“A HYBRID NAIVE BAYES–SBERT ENSEMBLE FOR ROBUST SMS SPAM AND PHISHING DETECTION”
Keywords:
ensemble, Naïve Bayes, SMS SpamAbstract
It is the case that people communicating through text messaging have caused a big increase in the number of mobile users who can be targeted by spammers and phishers. A lot of unwanted text messages also bring about difficulty in communication and at the same time, they constitute a major risk to the user's privacy and the trust in digital communication systems. Consequently, it is a very big challenge for researchers to come up with very precise and trustworthy detection mechanisms, in conjunction with the development of such mechanisms being a very difficult task. The present paper reveals a machine learning framework that integrates the use of many technologies including both classical and modern for the efficient detection of spam and phishing attacks. The method brings together the Naive Bayes (NB) classifier that is based on lexical features extracted from the message content with Sentence-BERT (SBERT) embeddings that access deeper semantic and contextual information within the messages.
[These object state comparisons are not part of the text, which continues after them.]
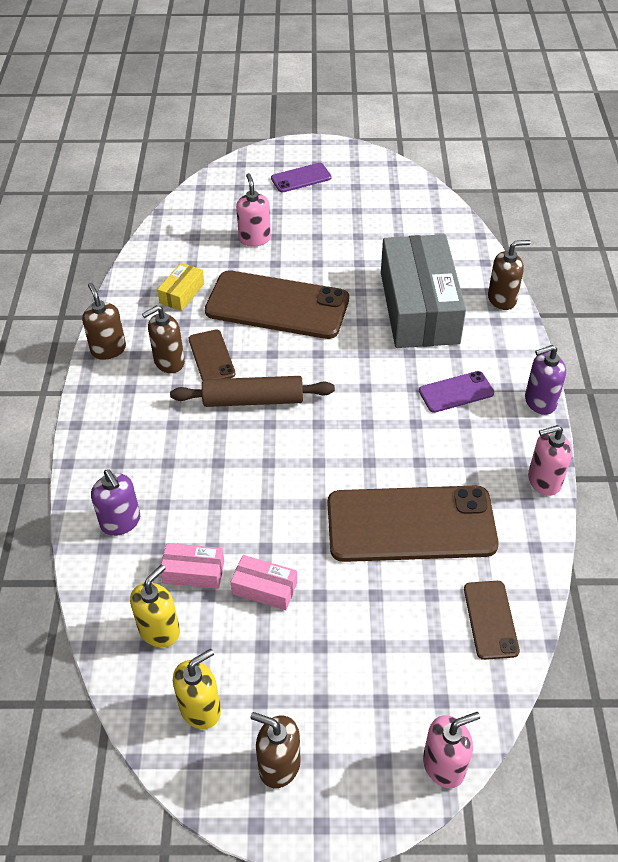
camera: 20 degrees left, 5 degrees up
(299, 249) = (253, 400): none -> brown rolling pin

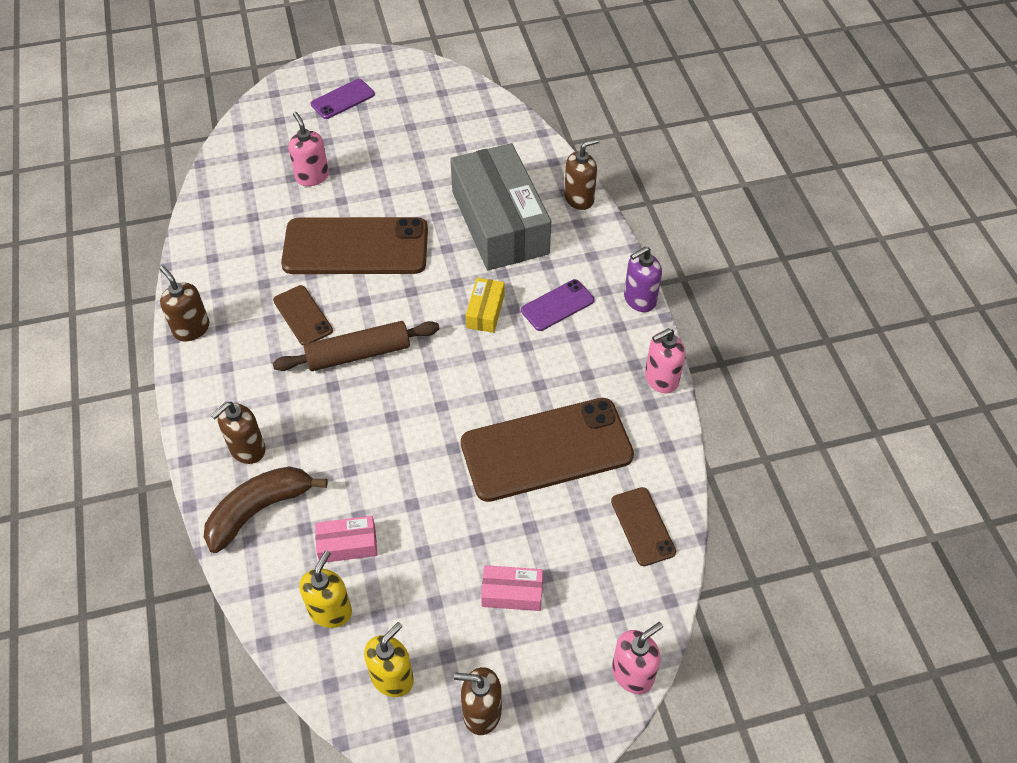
camera: 15 degrees left, 5 degrees up
(121, 522) = (259, 510): purple soap dispenser -> brown banana
(169, 362) = (260, 330): brown soap dispenser -> brown soap dispenser (247, 449)
(182, 293) = (252, 252): yellow box -> yellow box (485, 311)
(264, 588) = (422, 545): pink box -> pink box (512, 593)

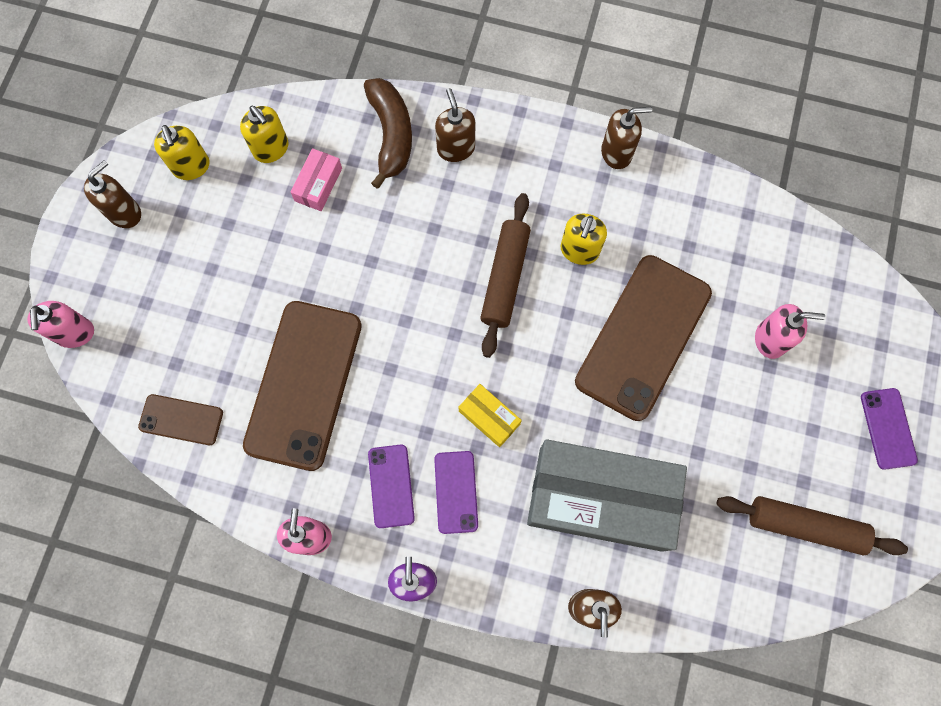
camera: 120 degrees right, 20 degrees up
(303, 315) = (579, 250): brown phone -> yellow soap dispenser
(441, 116) = (805, 526): none -> brown rolling pin
(512, 593) = (196, 283): pink box -> none
(583, 347) = (391, 486): none -> purple phone

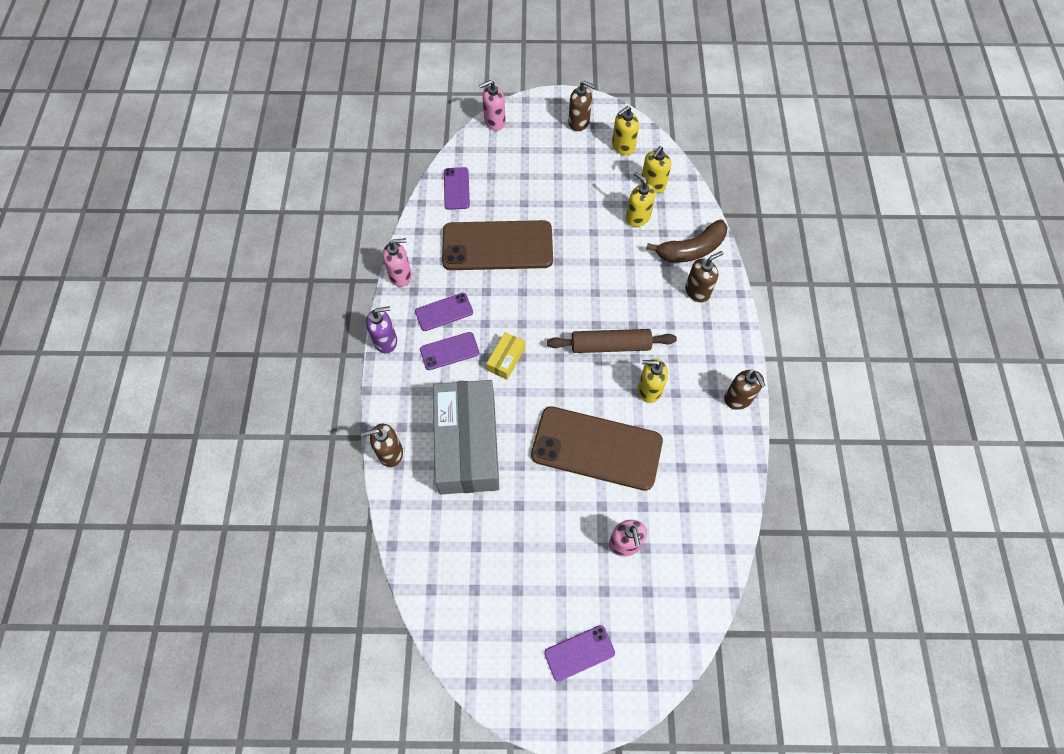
camera: 75 degrees right, 10 degrees down
(181, 419) = (456, 188): brown phone -> purple phone
(318, 184) = (637, 217): pink box -> yellow soap dispenser
(805, 526) = (482, 596): brown rolling pin -> none

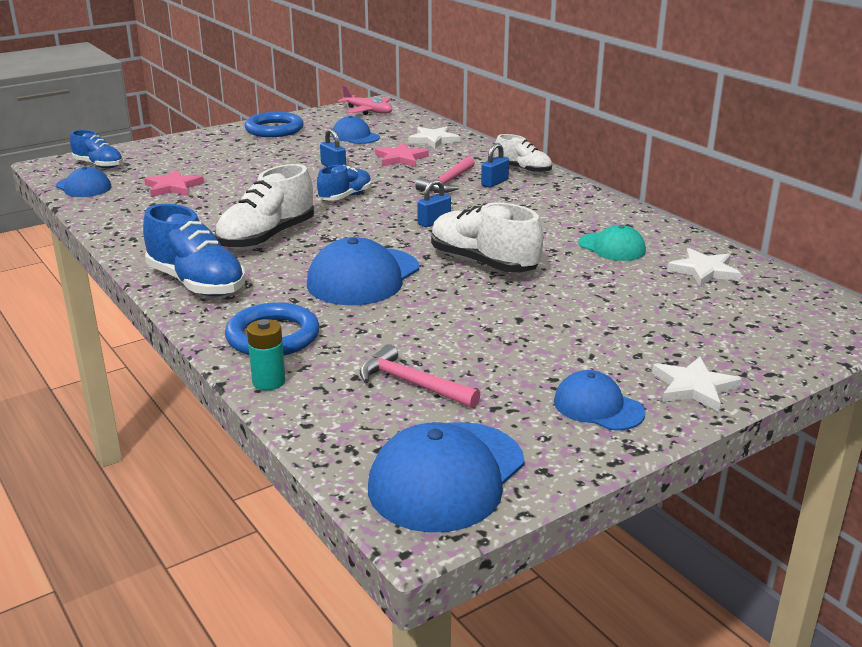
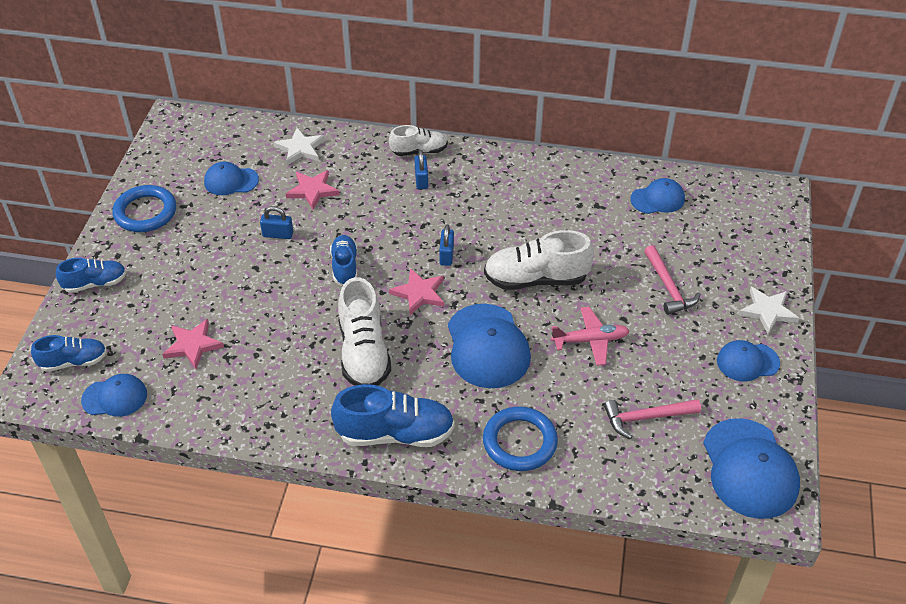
camera: 45 degrees left, 20 degrees up
(182, 143) = (95, 283): none -> blue shoe
(269, 382) = (575, 479): turquoise battery -> none
(368, 111) = (185, 136): pink plane -> pink plane (591, 340)
(370, 230) = (419, 293): none -> pink star
(447, 183) = (390, 201): pink hammer -> pink hammer (668, 287)
(612, 247) = (584, 209): turquoise cap -> none
(704, 271) = (658, 199): white star -> blue cap

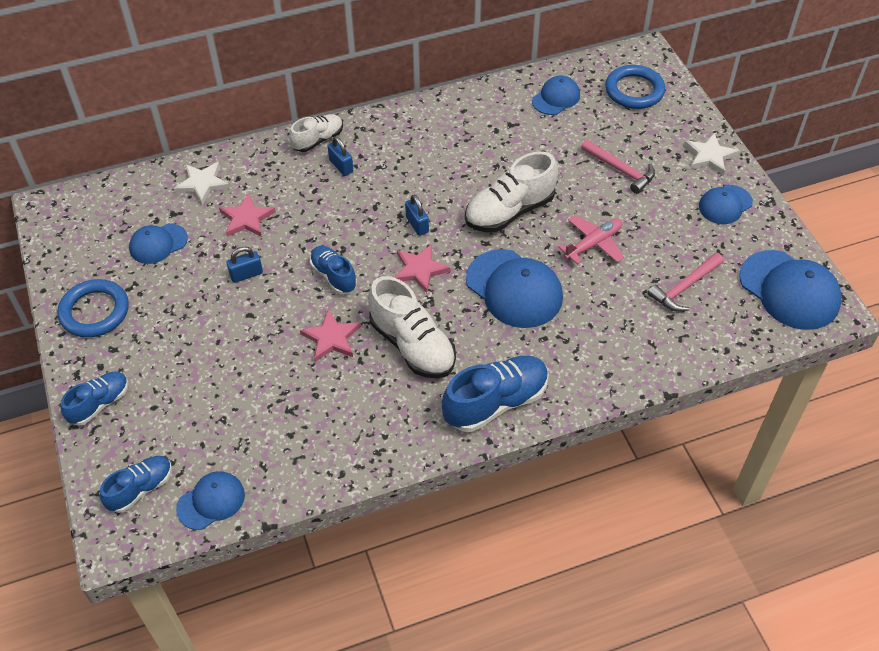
camera: 30 degrees left, 5 degrees up
(193, 345) = (248, 415): pink star -> pink star (331, 338)
(519, 442) = (603, 357): blue ring -> blue ring (634, 90)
While taking advantage of both models, a strategy based on probabilistic averaging is used to strengthen the overall classification's robustness. The combined dataset of 9,614 English SMS and e-mails was applied to the testing of the experiment where 20% of the data was reserved for testing. The proposed ensemble model produced an impressive 96.72% accuracy as well as 95.13% precision, 87.83% recall, and 91.33% F1-score for spam and phishing detection. The increase in performance is still a lot higher than what individual classifiers can achieve, hence hybrid ensemble learning has been shown as a powerful technique in not only detecting surface-level lexical patterns but also in understanding deeper semantic context. The findings show that hybrid models have been a strong solution in the battle against detection systems for the mobile use case.